_Directions for this task_
The records sit below this line. Repeat all of them exactly.

**** Extracted material

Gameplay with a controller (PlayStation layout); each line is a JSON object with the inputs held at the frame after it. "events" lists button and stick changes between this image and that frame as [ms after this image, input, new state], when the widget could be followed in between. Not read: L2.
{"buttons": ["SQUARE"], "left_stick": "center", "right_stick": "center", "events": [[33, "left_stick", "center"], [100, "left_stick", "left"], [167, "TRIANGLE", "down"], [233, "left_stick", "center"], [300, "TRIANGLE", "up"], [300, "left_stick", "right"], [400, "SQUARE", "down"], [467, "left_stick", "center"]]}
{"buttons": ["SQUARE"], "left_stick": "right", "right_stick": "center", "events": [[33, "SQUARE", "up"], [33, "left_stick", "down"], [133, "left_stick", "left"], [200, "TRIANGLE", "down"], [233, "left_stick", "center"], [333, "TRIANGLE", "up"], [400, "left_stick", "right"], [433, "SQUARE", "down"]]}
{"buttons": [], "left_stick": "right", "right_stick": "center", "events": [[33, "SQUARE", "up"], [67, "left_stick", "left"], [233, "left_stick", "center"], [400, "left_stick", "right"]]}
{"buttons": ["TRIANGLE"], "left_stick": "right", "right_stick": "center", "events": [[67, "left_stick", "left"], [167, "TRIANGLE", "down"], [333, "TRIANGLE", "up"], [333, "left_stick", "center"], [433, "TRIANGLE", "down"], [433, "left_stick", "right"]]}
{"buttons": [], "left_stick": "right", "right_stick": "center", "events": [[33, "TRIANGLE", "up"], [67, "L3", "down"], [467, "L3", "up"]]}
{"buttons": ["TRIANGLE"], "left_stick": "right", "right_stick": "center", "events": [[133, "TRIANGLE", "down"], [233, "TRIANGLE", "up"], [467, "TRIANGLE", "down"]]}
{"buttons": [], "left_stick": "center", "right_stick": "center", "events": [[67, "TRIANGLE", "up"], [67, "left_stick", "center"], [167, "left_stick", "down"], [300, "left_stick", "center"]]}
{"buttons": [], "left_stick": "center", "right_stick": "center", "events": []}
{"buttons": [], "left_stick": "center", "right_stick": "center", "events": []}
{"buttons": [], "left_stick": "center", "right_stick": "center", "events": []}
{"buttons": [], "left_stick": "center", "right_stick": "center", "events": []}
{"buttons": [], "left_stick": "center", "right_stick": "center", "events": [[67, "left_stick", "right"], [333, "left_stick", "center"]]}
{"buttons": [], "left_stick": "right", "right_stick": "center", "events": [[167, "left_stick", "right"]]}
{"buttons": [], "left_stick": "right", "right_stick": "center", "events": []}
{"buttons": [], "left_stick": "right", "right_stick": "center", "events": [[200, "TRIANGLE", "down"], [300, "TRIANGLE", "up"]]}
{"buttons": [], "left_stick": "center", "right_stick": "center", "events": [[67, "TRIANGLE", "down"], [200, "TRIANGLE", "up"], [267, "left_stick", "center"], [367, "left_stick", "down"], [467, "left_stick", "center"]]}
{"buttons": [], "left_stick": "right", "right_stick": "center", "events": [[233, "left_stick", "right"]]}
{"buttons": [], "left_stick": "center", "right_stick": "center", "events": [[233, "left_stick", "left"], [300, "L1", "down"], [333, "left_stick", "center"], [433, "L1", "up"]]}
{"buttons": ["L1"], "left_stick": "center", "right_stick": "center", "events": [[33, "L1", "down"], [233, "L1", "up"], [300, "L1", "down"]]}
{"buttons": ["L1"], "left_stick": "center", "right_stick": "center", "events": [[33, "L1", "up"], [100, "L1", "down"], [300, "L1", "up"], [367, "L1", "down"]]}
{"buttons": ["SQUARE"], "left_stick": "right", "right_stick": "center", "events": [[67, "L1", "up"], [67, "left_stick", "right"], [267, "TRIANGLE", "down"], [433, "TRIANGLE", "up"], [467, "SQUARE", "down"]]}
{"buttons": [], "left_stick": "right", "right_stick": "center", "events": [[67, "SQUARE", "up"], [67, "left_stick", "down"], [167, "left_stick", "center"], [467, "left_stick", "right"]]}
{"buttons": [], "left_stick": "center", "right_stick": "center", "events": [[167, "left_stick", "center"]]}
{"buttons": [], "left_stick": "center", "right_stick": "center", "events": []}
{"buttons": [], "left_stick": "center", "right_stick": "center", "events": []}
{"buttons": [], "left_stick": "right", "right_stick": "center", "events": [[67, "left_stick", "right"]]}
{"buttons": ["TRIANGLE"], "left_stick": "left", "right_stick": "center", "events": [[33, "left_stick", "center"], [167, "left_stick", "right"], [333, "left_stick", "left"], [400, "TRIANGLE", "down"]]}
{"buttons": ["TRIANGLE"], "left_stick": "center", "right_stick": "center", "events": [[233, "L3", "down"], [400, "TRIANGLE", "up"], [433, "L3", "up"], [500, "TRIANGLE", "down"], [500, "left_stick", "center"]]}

********

_Reply to the task_
Gameplay with a controller (PlayStation layout); each line is a JSON object with the inputs held at the frame after it. "events" lists button and stick changes between this image and that frame as [ms after this image, input, new state], when the widget could be followed in between. Not read: L2.
{"buttons": ["SQUARE"], "left_stick": "center", "right_stick": "center", "events": [[33, "left_stick", "center"], [100, "left_stick", "left"], [167, "TRIANGLE", "down"], [233, "left_stick", "center"], [300, "TRIANGLE", "up"], [300, "left_stick", "right"], [400, "SQUARE", "down"], [467, "left_stick", "center"]]}
{"buttons": ["SQUARE"], "left_stick": "right", "right_stick": "center", "events": [[33, "SQUARE", "up"], [33, "left_stick", "down"], [133, "left_stick", "left"], [200, "TRIANGLE", "down"], [233, "left_stick", "center"], [333, "TRIANGLE", "up"], [400, "left_stick", "right"], [433, "SQUARE", "down"]]}
{"buttons": [], "left_stick": "right", "right_stick": "center", "events": [[33, "SQUARE", "up"], [67, "left_stick", "left"], [233, "left_stick", "center"], [400, "left_stick", "right"]]}
{"buttons": ["TRIANGLE"], "left_stick": "right", "right_stick": "center", "events": [[67, "left_stick", "left"], [167, "TRIANGLE", "down"], [333, "TRIANGLE", "up"], [333, "left_stick", "center"], [433, "TRIANGLE", "down"], [433, "left_stick", "right"]]}
{"buttons": [], "left_stick": "right", "right_stick": "center", "events": [[33, "TRIANGLE", "up"], [67, "L3", "down"], [467, "L3", "up"]]}
{"buttons": ["TRIANGLE"], "left_stick": "right", "right_stick": "center", "events": [[133, "TRIANGLE", "down"], [233, "TRIANGLE", "up"], [467, "TRIANGLE", "down"]]}
{"buttons": [], "left_stick": "center", "right_stick": "center", "events": [[67, "TRIANGLE", "up"], [67, "left_stick", "center"], [167, "left_stick", "down"], [300, "left_stick", "center"]]}
{"buttons": [], "left_stick": "center", "right_stick": "center", "events": []}
{"buttons": [], "left_stick": "center", "right_stick": "center", "events": []}
{"buttons": [], "left_stick": "center", "right_stick": "center", "events": []}
{"buttons": [], "left_stick": "center", "right_stick": "center", "events": []}
{"buttons": [], "left_stick": "center", "right_stick": "center", "events": [[67, "left_stick", "right"], [333, "left_stick", "center"]]}
{"buttons": [], "left_stick": "right", "right_stick": "center", "events": [[167, "left_stick", "right"]]}
{"buttons": [], "left_stick": "right", "right_stick": "center", "events": []}
{"buttons": [], "left_stick": "right", "right_stick": "center", "events": [[200, "TRIANGLE", "down"], [300, "TRIANGLE", "up"]]}
{"buttons": [], "left_stick": "center", "right_stick": "center", "events": [[67, "TRIANGLE", "down"], [200, "TRIANGLE", "up"], [267, "left_stick", "center"], [367, "left_stick", "down"], [467, "left_stick", "center"]]}
{"buttons": [], "left_stick": "right", "right_stick": "center", "events": [[233, "left_stick", "right"]]}
{"buttons": [], "left_stick": "center", "right_stick": "center", "events": [[233, "left_stick", "left"], [300, "L1", "down"], [333, "left_stick", "center"], [433, "L1", "up"]]}
{"buttons": ["L1"], "left_stick": "center", "right_stick": "center", "events": [[33, "L1", "down"], [233, "L1", "up"], [300, "L1", "down"]]}
{"buttons": ["L1"], "left_stick": "center", "right_stick": "center", "events": [[33, "L1", "up"], [100, "L1", "down"], [300, "L1", "up"], [367, "L1", "down"]]}
{"buttons": ["SQUARE"], "left_stick": "right", "right_stick": "center", "events": [[67, "L1", "up"], [67, "left_stick", "right"], [267, "TRIANGLE", "down"], [433, "TRIANGLE", "up"], [467, "SQUARE", "down"]]}
{"buttons": [], "left_stick": "right", "right_stick": "center", "events": [[67, "SQUARE", "up"], [67, "left_stick", "down"], [167, "left_stick", "center"], [467, "left_stick", "right"]]}
{"buttons": [], "left_stick": "center", "right_stick": "center", "events": [[167, "left_stick", "center"]]}
{"buttons": [], "left_stick": "center", "right_stick": "center", "events": []}
{"buttons": [], "left_stick": "center", "right_stick": "center", "events": []}
{"buttons": [], "left_stick": "right", "right_stick": "center", "events": [[67, "left_stick", "right"]]}
{"buttons": ["TRIANGLE"], "left_stick": "left", "right_stick": "center", "events": [[33, "left_stick", "center"], [167, "left_stick", "right"], [333, "left_stick", "left"], [400, "TRIANGLE", "down"]]}
{"buttons": ["TRIANGLE"], "left_stick": "center", "right_stick": "center", "events": [[233, "L3", "down"], [400, "TRIANGLE", "up"], [433, "L3", "up"], [500, "TRIANGLE", "down"], [500, "left_stick", "center"]]}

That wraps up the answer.